Imagine the courage it must have taken for an elected state senator to come out of the closet in 1974. Just five years after New York City police raided the Stonewall Inn on that historic night in June, Allan Spear told his local paper that he was gay, becoming the first gay man to serve in any state legislature.
Even more remarkable, Allan’s declaration did not end his career. In fact, he went on to become the Senate President, and served until 2000. Today, he is revered as a leader who helped shape Minnesota, and he’s among the trailblazers in gay politics who inspire the work of the Victory Fund. We learned this weekend that Allan Spear died at the age of 71 from complications after heart surgery.
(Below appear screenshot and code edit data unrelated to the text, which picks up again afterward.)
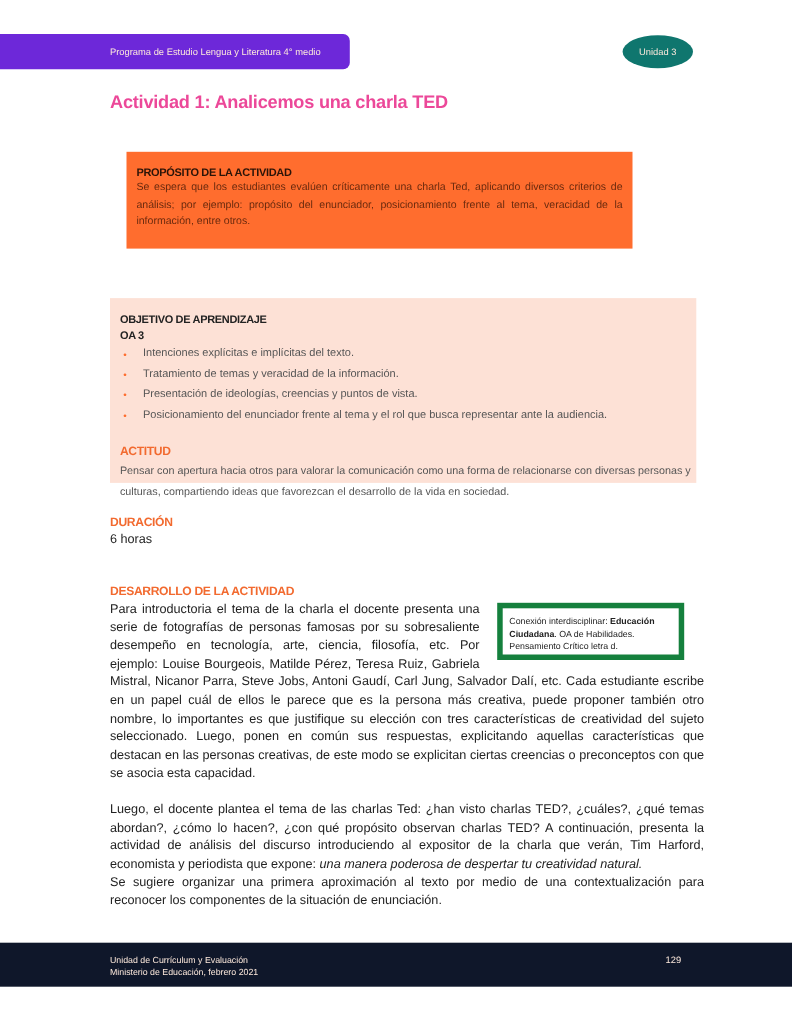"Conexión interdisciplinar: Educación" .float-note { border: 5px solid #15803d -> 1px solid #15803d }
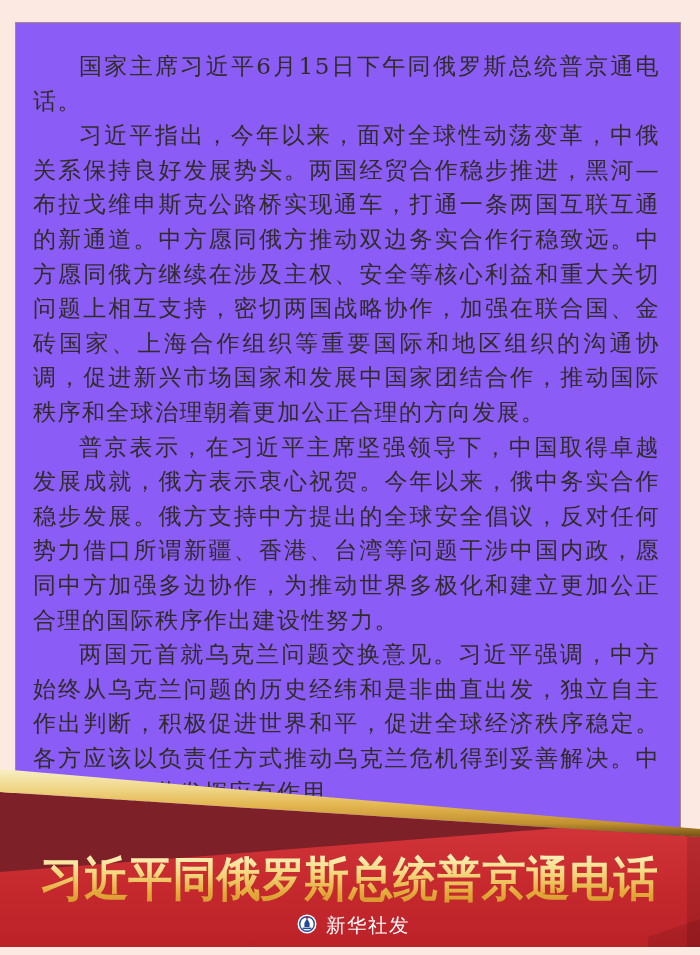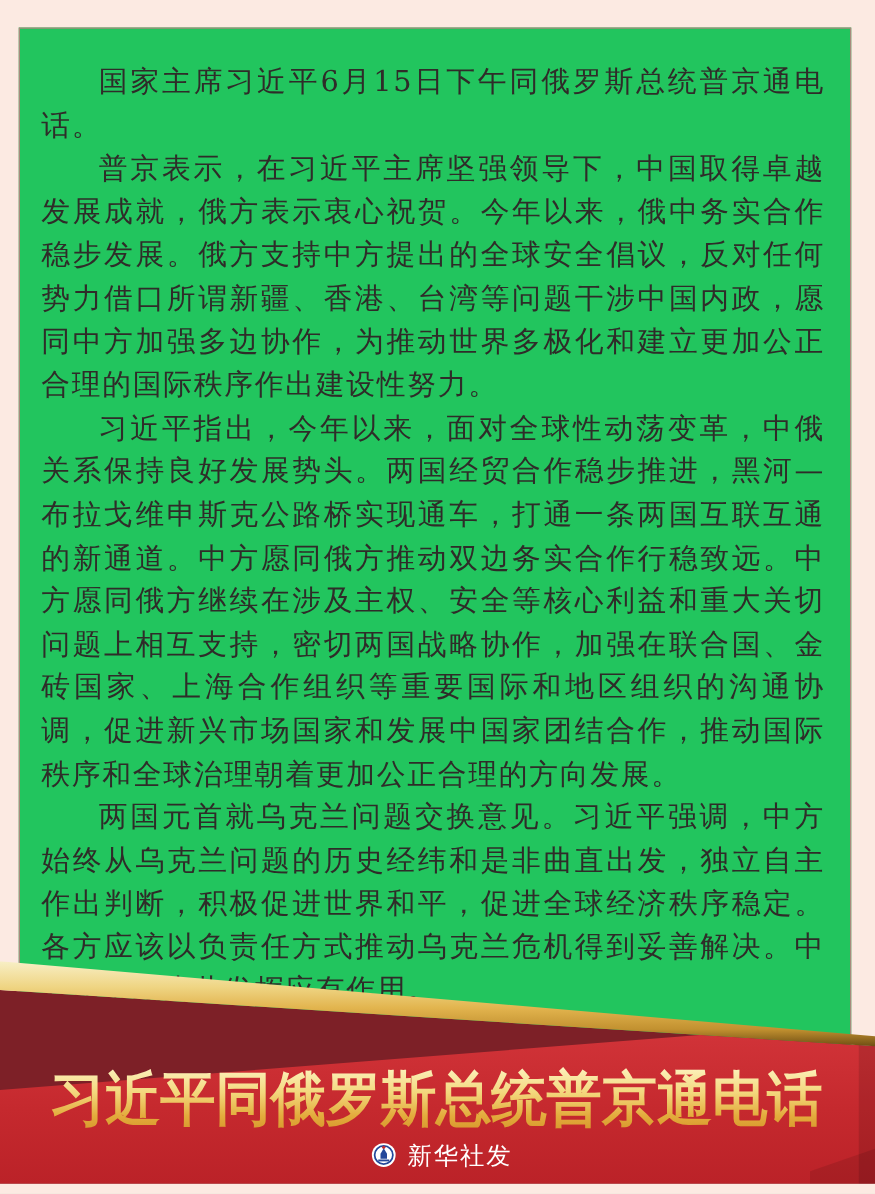"国家主席习近平6月15日下午同俄罗斯总统普京通电话。" .content-box { background: #22c55e -> #8b5cf6 }
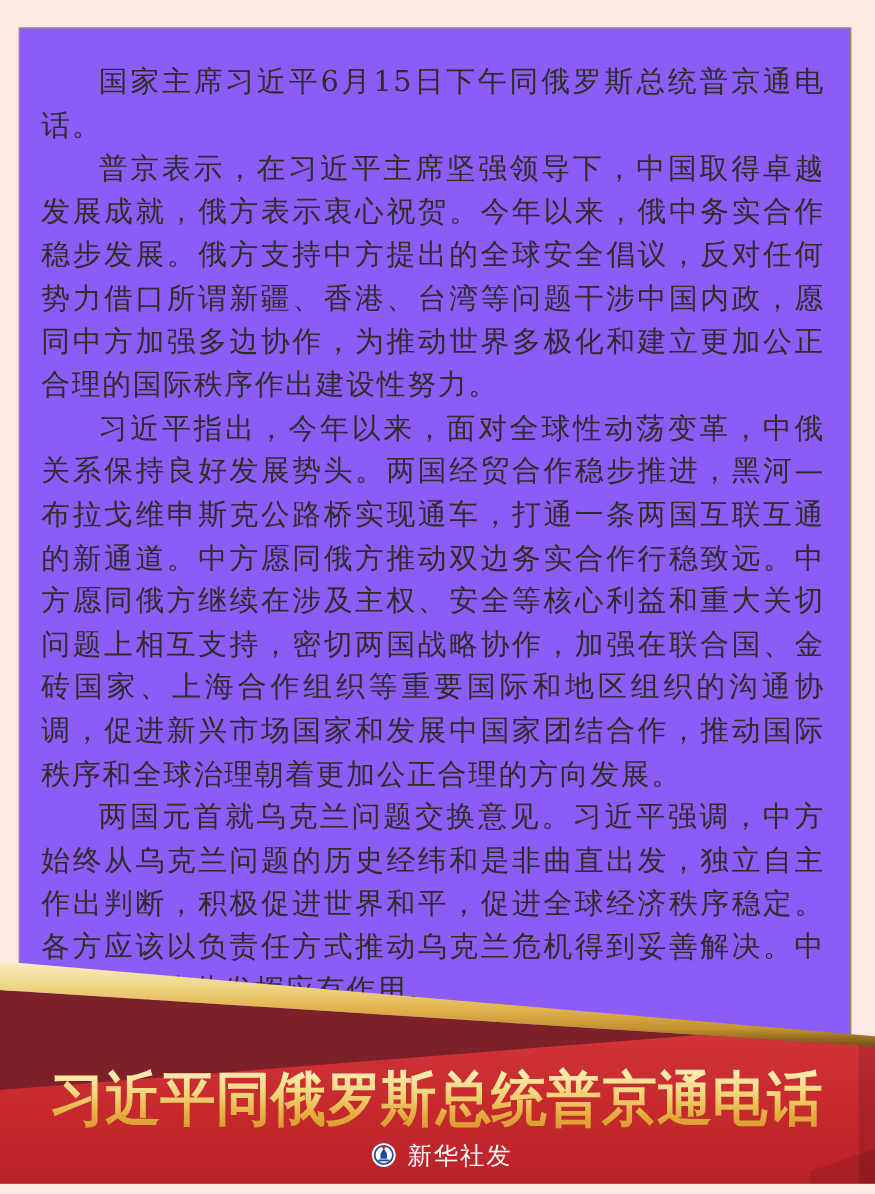"普京表示，在习近平主席坚强领导下，中国取得卓越发展成就，俄方表示衷心祝贺。今年以" p { order: before "习近平指出，今年以来，面对全球性动荡变革，中俄关系保持良好发展势头。两国经贸合作" -> after "习近平指出，今年以来，面对全球性动荡变革，中俄关系保持良好发展势头。两国经贸合作" }
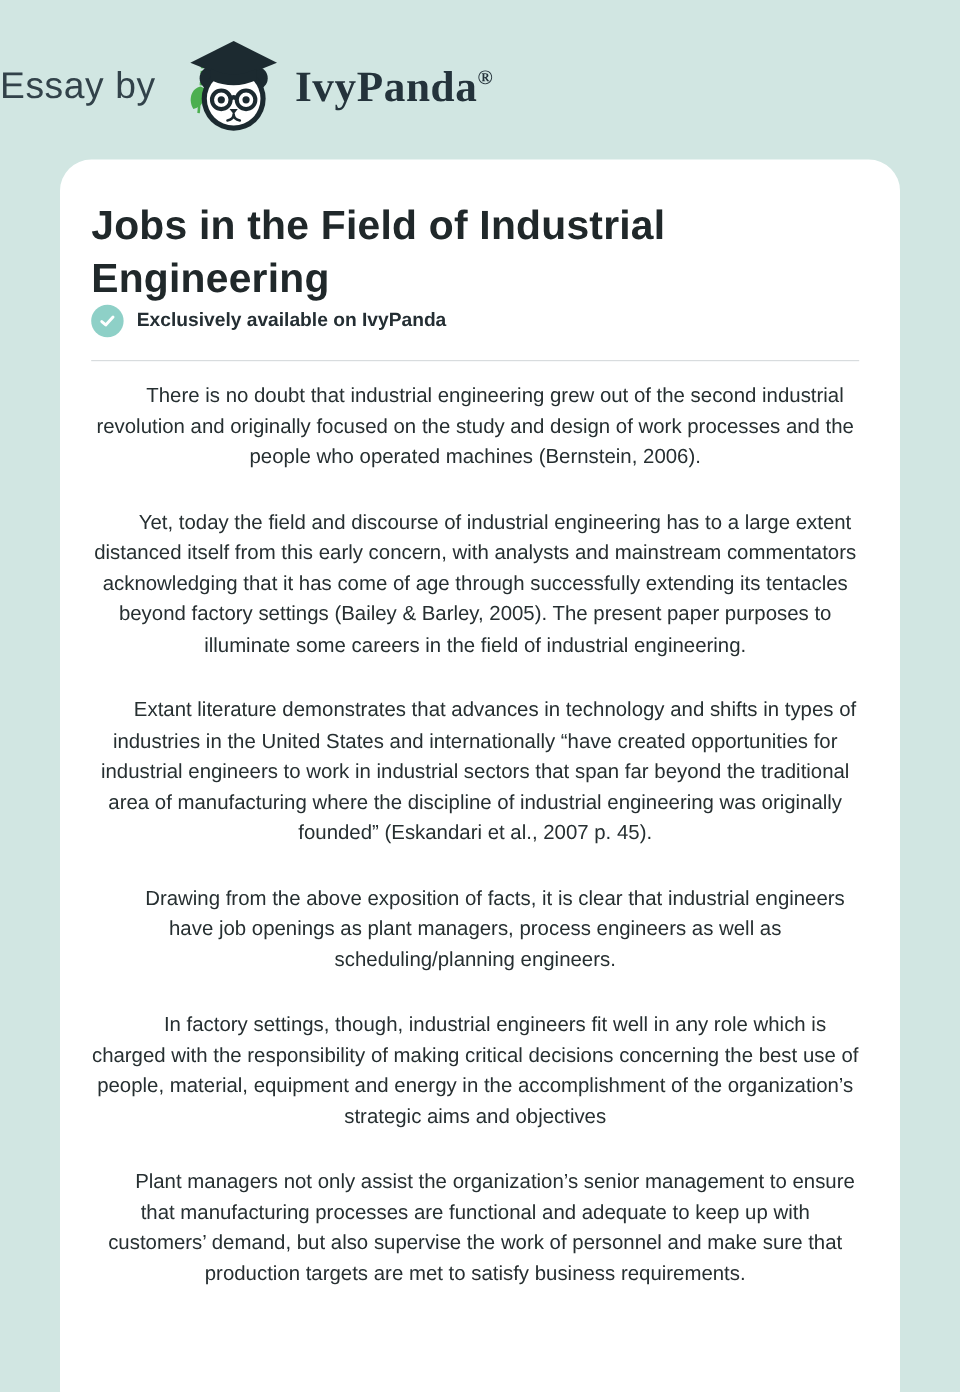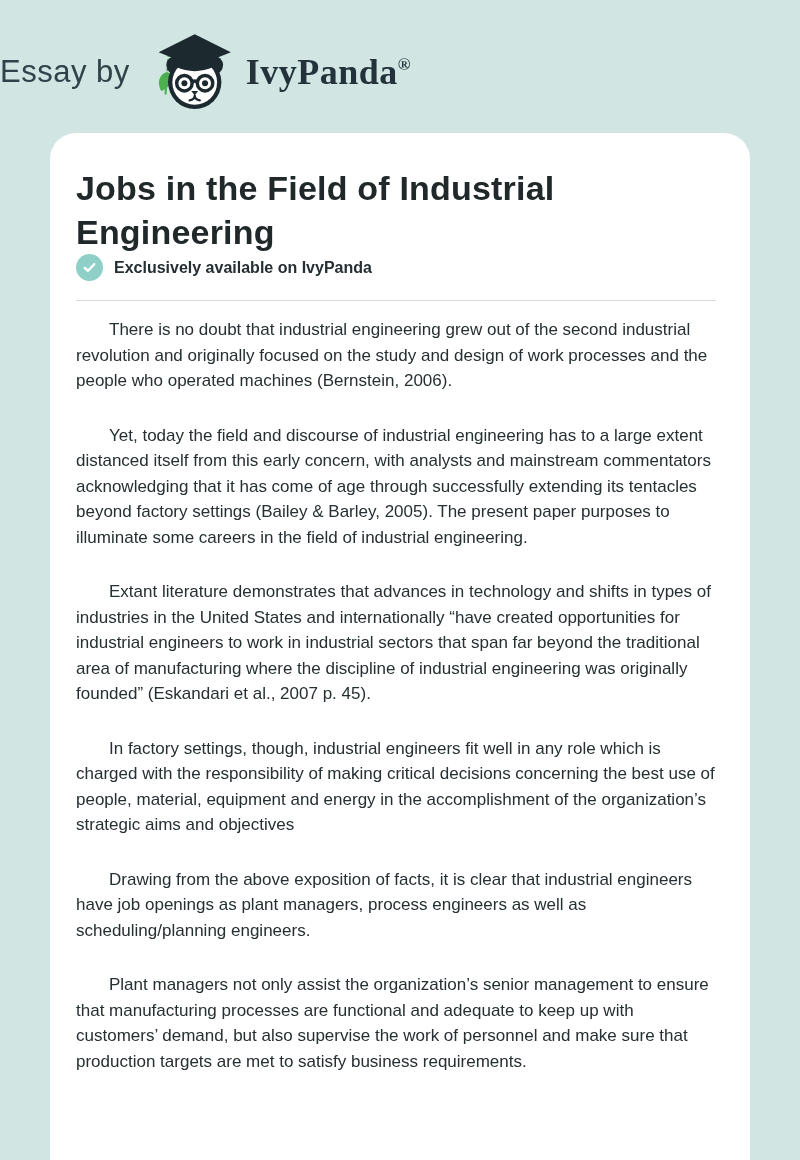"There is no doubt that" .essay-body p { text-align: none -> center }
Every day I work with men and women like Allan. These are people who refuse to serve in silence. They choose honesty and integrity over fear and hiding about a topic that still can be a barrier to public service in many parts of America. When Allan came out, the number of openly gay elected officials in the U.S. could be counted on one hand. Today, more than 420 are serving openly, and the Victory Fund has endorsed 100 candidates this year for the first time in its history.
The reason for that success is that people like Allan Spear, Harvey Milk and Elaine Noble — pioneers all–conquered their fears, defied their critics, dismissed their opponents’ attacks…and told the truth. We remember Allan today as we look ahead to the hard work of the next three weeks–work that he made possible.